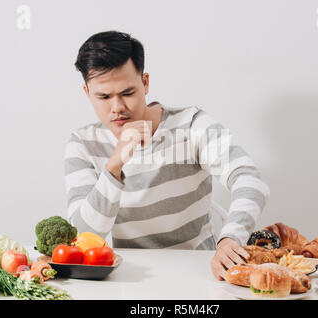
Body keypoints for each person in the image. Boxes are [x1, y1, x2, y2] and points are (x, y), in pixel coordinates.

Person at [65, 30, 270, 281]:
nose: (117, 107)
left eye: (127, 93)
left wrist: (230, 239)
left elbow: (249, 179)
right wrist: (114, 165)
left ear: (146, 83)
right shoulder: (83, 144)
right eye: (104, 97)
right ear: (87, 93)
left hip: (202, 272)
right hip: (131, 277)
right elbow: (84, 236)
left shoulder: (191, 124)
────────
This exercise asks for an exact repeat of the lines from the one holding "nose: (117, 107)" through the end of the data above.

SOLUTION TO THE PROBLEM:
nose: (117, 107)
left eye: (127, 93)
left wrist: (230, 239)
left elbow: (249, 179)
right wrist: (114, 165)
left ear: (146, 83)
right shoulder: (83, 144)
right eye: (104, 97)
right ear: (87, 93)
left hip: (202, 272)
right hip: (131, 277)
right elbow: (84, 236)
left shoulder: (191, 124)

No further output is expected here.